JP Morgan flexes fintech muscles with early payments
JP Morgan has seen the light and has added an early direct deposit feature for some clients.
Image source: Shutterstock.
Legacy banks are becoming more like fintech every day, but none more so than JPMorgan Chase. Perhaps it has something to do with CEO Jamie Morgan’s obsession with the banking industry’s smaller, nimbler competitors.
Chase has unveiled an early direct deposit feature for its Secure Banking customers, placing it in the same camp as well-known fintech platforms Chime, Square’s Cash App and Current, to name a few.
Starting this month, Chase will expedite eligible direct deposit payments for Secure Banking customers by up to two days, depending on when an employer sends the funds via ACH. According to the announcement, most direct deposits will qualify across wages, tax refunds, government benefits and pensions.
Early Pay is designed to help consumers who are living paycheck to paycheck to cover their bills. That basically means getting paid on a Wednesday instead of a Friday for Chase users. Chase’s Secure Banking product is designed for households whose annual income falls at or below the $55,000 threshold. Most of their 1.4 million customers receive direct deposits on the platform and will now access their funds earlier.

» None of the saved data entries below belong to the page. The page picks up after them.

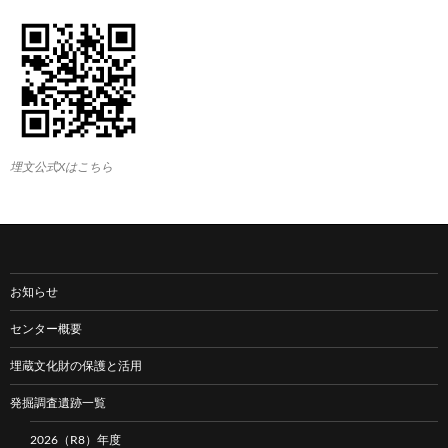
埋文公式Xはこちら
お知らせ
センター概要
埋蔵文化財の保護と活用
発掘調査遺跡一覧
2026（R8）年度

Chase said the new feature is in response to customer demand. Ryan MacDonald, Chase’s Head of Financial Growth Products, stated:
“Secure Banking customers have told us that early access was one of the most appealing benefits we could offer. At a time when budgets are stretched thin by competing priorities, this is a compelling option to give households more control over how they manage their economic life.”
Chase can give customers what they think they want, but that doesn’t do them any favors. Instead of perpetuating a cycle and enabling consumers anxiously waiting for their next paycheck, the bank can build a tool to help its financially strained customers break the cycle, not just appear to do so by accessing to funds a few days earlier.

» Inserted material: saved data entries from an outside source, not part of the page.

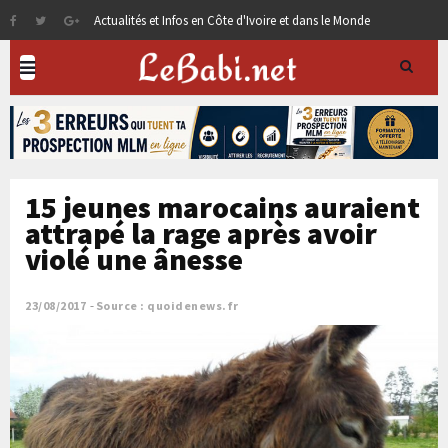
Actualités et Infos en Côte d'Ivoire et dans le Monde
15 jeunes marocains auraient
attrapé la rage après avoir
violé une ânesse
23/08/2017
Source : quoidenews.fr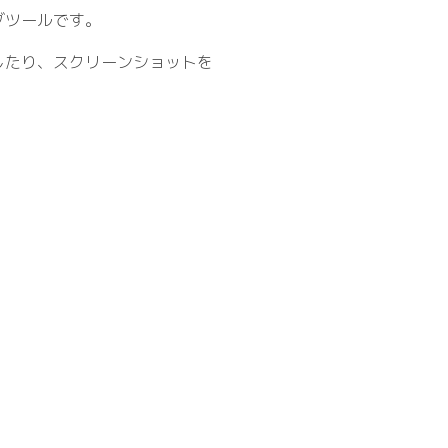
グツールです。
したり、スクリーンショットを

Meanwhile, there’s a good chance that Chase is also getting tired of losing customers to the likes of Chime. Early direct deposit is a staple among many leading fintechs, whose share of the banking pie has grown. For its part, Chime offers its users, many of whom are in the low- to middle-income bracket:
- SpotMe, a feature where Chime will “spot” its users with up to $200 in debit card transactions and cash withdrawals without overdraft fees,
- No monthly fees or account minimums (Chase’s Secure Banking product requires a monthly fee of $4.95),
- A secured credit card.
The proof is in the pudding. Chime reportedly has 12 million customers as of 2021, up 50 percent from 8 million in 2020. Chime isn’t alone, with money apps like Current (3 million+), Mark Cuban-backed Dave (12 million), Acorns (4.6 million) , and SoFi (3.8 million) also post impressive user figures.
In his latest shareholder letter, JP Morgan CEO Dimon highlighted the increased competition facing banks, mentioning the word “fintech” 10 times in his takeaways. And as much as he’s not a fan of bitcoin, Chase was an early mover (among his peers) in the blockchain space, with JPM Coin and Dimon even appearing in a banking lounge in the metaverse.
JPMorgan may continue to ride the fintech innovation jackets, but it will always be a bank at the end of the day. Meanwhile, Chase has something that Chime wants – a publicly traded stock.
Chime’s IPO plans were apparently shelved, at least for now, after investors fled fintech stocks like the plague in 2022. It could simply be that the grass is always greener. Or, perhaps in an effort to make all sides happy, some bank/fintech tie-ups could be on the horizon. If that’s the case, banks may want to act quickly before fintech grows any bigger.